Copy every line below where the string "Salvator" is found.

—————

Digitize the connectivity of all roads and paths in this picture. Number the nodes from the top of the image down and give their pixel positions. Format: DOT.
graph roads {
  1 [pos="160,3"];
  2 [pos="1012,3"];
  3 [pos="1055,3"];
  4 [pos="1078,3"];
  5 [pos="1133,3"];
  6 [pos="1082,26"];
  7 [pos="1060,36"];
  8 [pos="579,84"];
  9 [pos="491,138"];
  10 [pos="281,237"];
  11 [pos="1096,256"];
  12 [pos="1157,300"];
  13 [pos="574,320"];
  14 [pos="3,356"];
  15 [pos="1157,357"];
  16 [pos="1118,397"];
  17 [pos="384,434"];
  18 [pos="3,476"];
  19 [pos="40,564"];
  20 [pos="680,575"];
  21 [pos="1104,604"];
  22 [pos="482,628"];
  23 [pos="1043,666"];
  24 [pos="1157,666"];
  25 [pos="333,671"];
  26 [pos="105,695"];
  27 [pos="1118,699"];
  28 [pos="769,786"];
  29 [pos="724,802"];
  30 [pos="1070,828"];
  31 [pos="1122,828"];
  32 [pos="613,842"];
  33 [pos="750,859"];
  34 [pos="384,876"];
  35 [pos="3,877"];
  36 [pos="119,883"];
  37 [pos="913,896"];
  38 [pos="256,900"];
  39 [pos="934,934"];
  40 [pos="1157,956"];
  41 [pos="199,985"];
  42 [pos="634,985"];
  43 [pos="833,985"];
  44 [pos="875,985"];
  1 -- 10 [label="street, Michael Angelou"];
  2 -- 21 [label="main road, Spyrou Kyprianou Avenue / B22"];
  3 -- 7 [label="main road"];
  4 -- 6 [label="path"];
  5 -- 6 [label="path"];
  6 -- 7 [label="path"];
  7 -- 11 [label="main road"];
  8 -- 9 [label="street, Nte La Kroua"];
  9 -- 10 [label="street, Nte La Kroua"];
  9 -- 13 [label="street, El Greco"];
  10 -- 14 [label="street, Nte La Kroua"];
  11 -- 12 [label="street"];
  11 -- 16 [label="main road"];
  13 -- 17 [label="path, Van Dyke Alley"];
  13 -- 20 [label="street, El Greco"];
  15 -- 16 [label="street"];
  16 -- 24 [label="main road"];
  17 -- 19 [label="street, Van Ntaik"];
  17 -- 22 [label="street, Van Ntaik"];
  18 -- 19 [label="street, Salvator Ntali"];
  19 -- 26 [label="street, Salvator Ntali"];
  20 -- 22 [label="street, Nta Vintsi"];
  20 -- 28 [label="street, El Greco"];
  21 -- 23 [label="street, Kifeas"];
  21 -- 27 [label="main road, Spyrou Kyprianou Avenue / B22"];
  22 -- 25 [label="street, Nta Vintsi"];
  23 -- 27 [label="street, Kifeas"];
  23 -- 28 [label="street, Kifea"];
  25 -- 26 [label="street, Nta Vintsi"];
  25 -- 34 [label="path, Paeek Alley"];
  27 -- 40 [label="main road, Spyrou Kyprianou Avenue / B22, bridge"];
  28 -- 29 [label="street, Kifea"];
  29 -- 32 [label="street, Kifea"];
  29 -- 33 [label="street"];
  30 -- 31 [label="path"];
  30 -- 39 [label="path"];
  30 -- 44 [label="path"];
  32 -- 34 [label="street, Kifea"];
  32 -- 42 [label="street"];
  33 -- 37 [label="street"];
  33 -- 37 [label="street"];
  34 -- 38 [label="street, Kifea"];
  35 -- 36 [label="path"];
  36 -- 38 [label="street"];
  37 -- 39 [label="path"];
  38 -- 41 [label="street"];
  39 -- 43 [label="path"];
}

—————

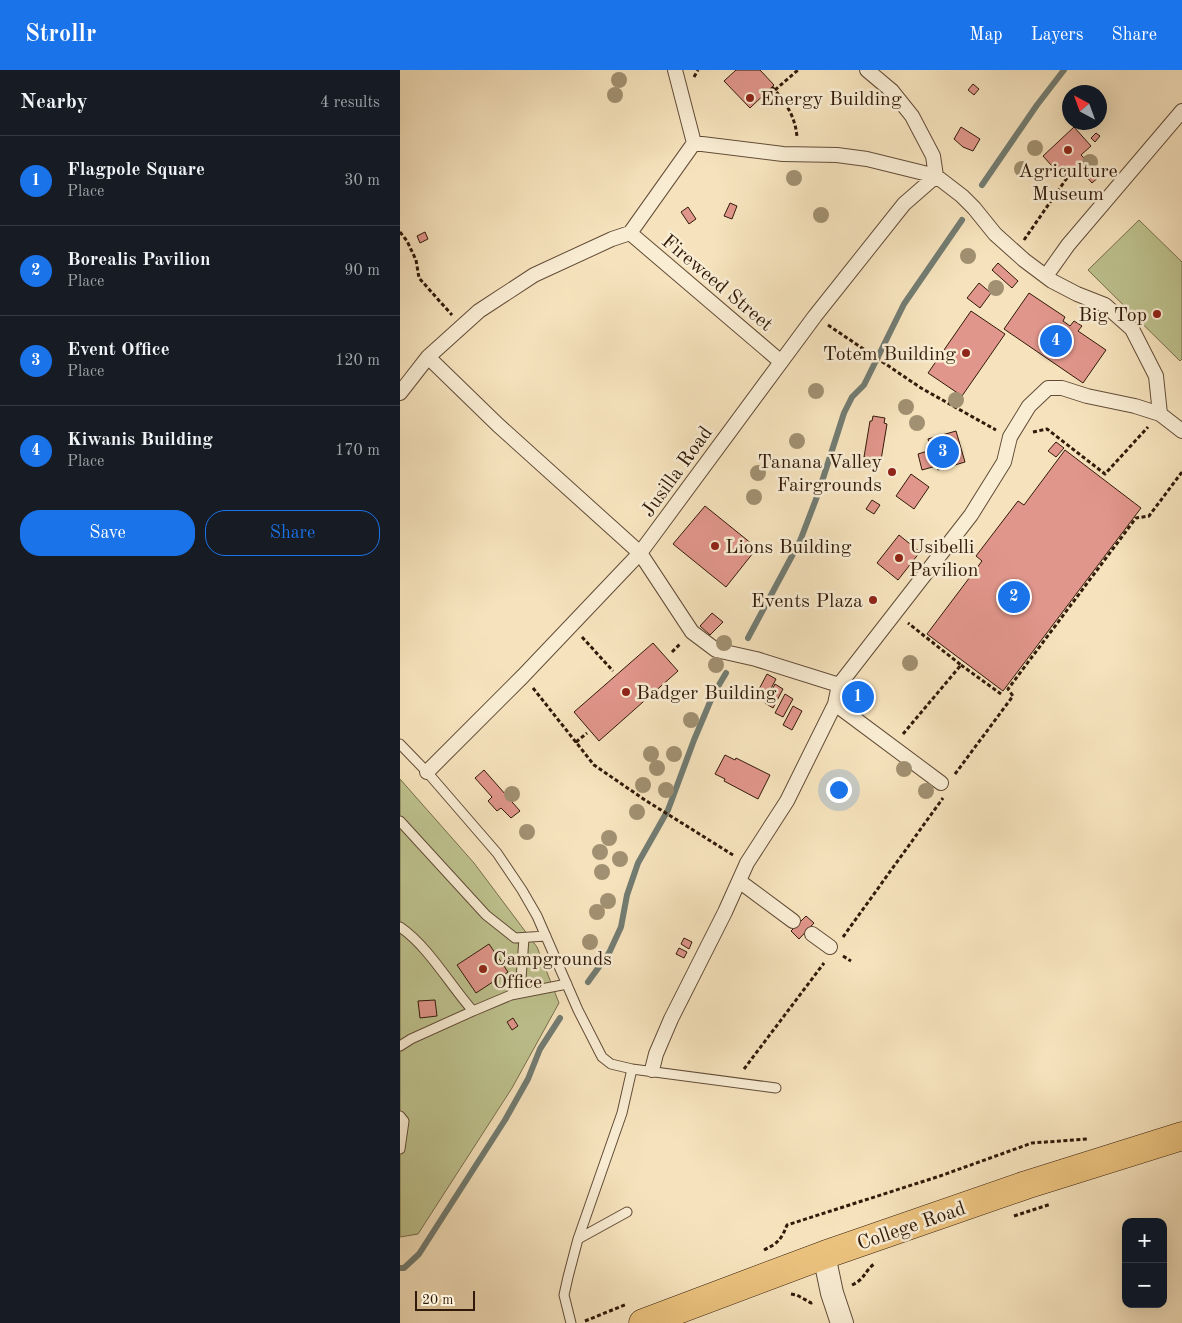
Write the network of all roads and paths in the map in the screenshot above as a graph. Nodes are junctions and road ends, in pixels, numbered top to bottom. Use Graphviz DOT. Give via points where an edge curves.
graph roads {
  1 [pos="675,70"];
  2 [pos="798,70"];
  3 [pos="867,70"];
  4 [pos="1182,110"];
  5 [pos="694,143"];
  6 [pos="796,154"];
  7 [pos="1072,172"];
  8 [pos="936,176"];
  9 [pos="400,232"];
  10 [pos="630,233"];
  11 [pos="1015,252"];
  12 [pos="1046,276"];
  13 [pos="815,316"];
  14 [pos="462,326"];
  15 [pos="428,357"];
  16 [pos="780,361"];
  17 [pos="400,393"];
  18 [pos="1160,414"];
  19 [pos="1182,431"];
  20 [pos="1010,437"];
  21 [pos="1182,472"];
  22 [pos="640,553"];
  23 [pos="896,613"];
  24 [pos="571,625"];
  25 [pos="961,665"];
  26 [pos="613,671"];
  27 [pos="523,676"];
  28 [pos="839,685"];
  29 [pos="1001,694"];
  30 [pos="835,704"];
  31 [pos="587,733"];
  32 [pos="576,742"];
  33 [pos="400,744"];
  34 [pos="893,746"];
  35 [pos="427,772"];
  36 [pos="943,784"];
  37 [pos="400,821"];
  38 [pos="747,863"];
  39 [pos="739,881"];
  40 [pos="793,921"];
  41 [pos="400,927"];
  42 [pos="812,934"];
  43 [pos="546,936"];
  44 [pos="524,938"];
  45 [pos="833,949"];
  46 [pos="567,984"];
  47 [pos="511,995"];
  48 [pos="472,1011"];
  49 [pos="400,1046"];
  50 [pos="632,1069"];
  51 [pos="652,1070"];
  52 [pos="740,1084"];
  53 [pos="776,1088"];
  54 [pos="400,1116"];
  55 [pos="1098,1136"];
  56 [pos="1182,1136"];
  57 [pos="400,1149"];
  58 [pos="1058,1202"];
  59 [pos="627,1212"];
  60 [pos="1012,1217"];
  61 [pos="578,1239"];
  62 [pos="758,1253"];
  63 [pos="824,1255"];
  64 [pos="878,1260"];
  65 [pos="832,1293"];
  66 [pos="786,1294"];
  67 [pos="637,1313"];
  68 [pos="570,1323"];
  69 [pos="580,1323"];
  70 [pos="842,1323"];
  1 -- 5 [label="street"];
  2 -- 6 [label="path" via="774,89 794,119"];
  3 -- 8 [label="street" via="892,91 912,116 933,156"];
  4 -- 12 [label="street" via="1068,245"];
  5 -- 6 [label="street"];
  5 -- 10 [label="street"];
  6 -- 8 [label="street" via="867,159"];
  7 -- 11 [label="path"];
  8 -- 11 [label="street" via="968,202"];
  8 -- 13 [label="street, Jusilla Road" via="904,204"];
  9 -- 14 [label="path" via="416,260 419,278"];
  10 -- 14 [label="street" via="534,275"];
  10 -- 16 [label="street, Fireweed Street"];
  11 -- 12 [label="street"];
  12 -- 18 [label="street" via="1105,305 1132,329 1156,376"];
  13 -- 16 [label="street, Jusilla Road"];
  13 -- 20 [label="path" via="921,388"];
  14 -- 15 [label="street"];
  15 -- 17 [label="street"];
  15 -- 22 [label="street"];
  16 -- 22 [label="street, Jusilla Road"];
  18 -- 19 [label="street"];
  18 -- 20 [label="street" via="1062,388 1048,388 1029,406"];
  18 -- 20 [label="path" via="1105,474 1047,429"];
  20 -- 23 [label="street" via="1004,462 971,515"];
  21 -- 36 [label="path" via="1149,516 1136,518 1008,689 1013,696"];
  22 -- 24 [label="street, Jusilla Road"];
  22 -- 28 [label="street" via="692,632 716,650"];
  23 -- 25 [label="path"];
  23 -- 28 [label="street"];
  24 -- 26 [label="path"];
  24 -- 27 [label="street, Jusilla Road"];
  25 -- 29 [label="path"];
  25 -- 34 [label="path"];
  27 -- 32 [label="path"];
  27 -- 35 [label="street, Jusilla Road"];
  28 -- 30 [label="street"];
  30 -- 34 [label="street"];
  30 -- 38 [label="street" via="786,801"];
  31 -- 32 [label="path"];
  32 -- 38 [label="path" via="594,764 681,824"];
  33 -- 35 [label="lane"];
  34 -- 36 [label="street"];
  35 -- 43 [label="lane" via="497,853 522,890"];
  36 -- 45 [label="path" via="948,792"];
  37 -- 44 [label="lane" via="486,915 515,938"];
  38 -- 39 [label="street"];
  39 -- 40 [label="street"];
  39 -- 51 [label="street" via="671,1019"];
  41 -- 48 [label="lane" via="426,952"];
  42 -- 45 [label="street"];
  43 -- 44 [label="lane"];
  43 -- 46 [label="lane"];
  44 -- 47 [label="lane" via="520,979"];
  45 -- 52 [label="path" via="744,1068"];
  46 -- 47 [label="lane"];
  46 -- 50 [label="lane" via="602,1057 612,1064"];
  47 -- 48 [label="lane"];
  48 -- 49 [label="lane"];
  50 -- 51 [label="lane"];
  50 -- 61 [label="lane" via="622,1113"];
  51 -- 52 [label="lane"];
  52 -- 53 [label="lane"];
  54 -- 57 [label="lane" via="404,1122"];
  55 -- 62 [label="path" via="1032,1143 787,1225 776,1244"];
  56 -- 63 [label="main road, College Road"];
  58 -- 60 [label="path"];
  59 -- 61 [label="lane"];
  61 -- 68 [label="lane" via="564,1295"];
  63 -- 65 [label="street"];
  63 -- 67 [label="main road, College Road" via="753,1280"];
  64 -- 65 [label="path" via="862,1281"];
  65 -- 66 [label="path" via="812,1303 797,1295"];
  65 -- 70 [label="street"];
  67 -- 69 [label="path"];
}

—————

» PROBLEM SOLUTION
  18 -- 19 [label="street, Salvator Ntali"];
  19 -- 26 [label="street, Salvator Ntali"];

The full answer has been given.